■ TASK: Retype the tail of the data exactly, starting at the line containing "Short sleeve have" and stopping at the last line.

DATA TO USE Block Start

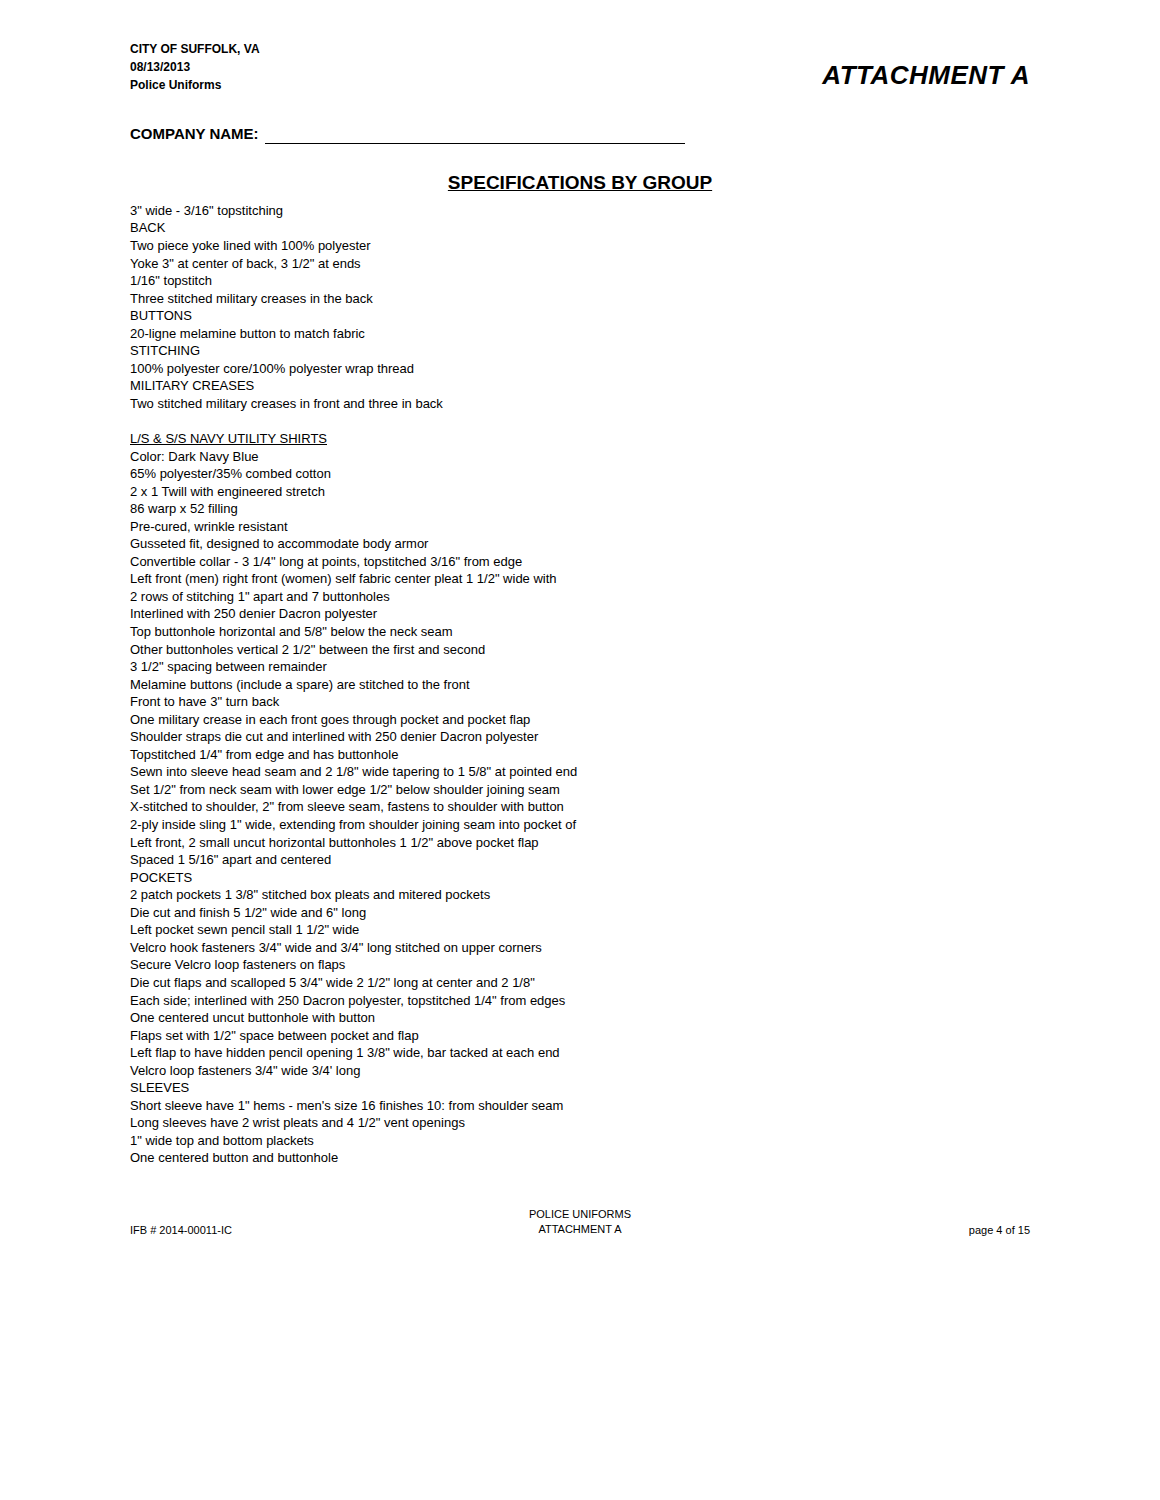CITY OF SUFFOLK, VA
08/13/2013
Police Uniforms
ATTACHMENT A
COMPANY NAME:
SPECIFICATIONS BY GROUP
3" wide - 3/16" topstitching
BACK
Two piece yoke lined with 100% polyester
Yoke 3" at center of back, 3 1/2" at ends
1/16" topstitch
Three stitched military creases in the back
BUTTONS
20-ligne melamine button to match fabric
STITCHING
100% polyester core/100% polyester wrap thread
MILITARY CREASES
Two stitched military creases in front and three in back
L/S & S/S NAVY UTILITY SHIRTS
Color: Dark Navy Blue
65% polyester/35% combed cotton
2 x 1 Twill with engineered stretch
86 warp x 52 filling
Pre-cured, wrinkle resistant
Gusseted fit, designed to accommodate body armor
Convertible collar - 3 1/4" long at points, topstitched 3/16" from edge
Left front (men) right front (women) self fabric center pleat 1 1/2" wide with
2 rows of stitching 1" apart and 7 buttonholes
Interlined with 250 denier Dacron polyester
Top buttonhole horizontal and 5/8" below the neck seam
Other buttonholes vertical 2 1/2" between the first and second
3 1/2" spacing between remainder
Melamine buttons (include a spare) are stitched to the front
Front to have 3" turn back
One military crease in each front goes through pocket and pocket flap
Shoulder straps die cut and interlined with 250 denier Dacron polyester
Topstitched 1/4" from edge and has buttonhole
Sewn into sleeve head seam and 2 1/8" wide tapering to 1 5/8" at pointed end
Set 1/2" from neck seam with lower edge 1/2" below shoulder joining seam
X-stitched to shoulder, 2" from sleeve seam, fastens to shoulder with button
2-ply inside sling 1" wide, extending from shoulder joining seam into pocket of
Left front, 2 small uncut horizontal buttonholes 1 1/2" above pocket flap
Spaced 1 5/16" apart and centered
POCKETS
2 patch pockets 1 3/8" stitched box pleats and mitered pockets
Die cut and finish 5 1/2" wide and 6" long
Left pocket sewn pencil stall 1 1/2" wide
Velcro hook fasteners 3/4" wide and 3/4" long stitched on upper corners
Secure Velcro loop fasteners on flaps
Die cut flaps and scalloped 5 3/4" wide 2 1/2" long at center and 2 1/8"
Each side; interlined with 250 Dacron polyester, topstitched 1/4" from edges
One centered uncut buttonhole with button
Flaps set with 1/2" space between pocket and flap
Left flap to have hidden pencil opening 1 3/8" wide, bar tacked at each end
Velcro loop fasteners 3/4" wide 3/4' long
SLEEVES
Short sleeve have 1" hems - men's size 16 finishes 10: from shoulder seam
Long sleeves have 2 wrist pleats and 4 1/2" vent openings
1" wide top and bottom plackets
One centered button and buttonhole
IFB # 2014-00011-IC
POLICE UNIFORMS
ATTACHMENT A
page 4 of 15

DATA TO USE Block End

■ EXERCISE RESULT:
Short sleeve have 1" hems - men's size 16 finishes 10: from shoulder seam
Long sleeves have 2 wrist pleats and 4 1/2" vent openings
1" wide top and bottom plackets
One centered button and buttonhole
IFB # 2014-00011-IC
POLICE UNIFORMS
ATTACHMENT A
page 4 of 15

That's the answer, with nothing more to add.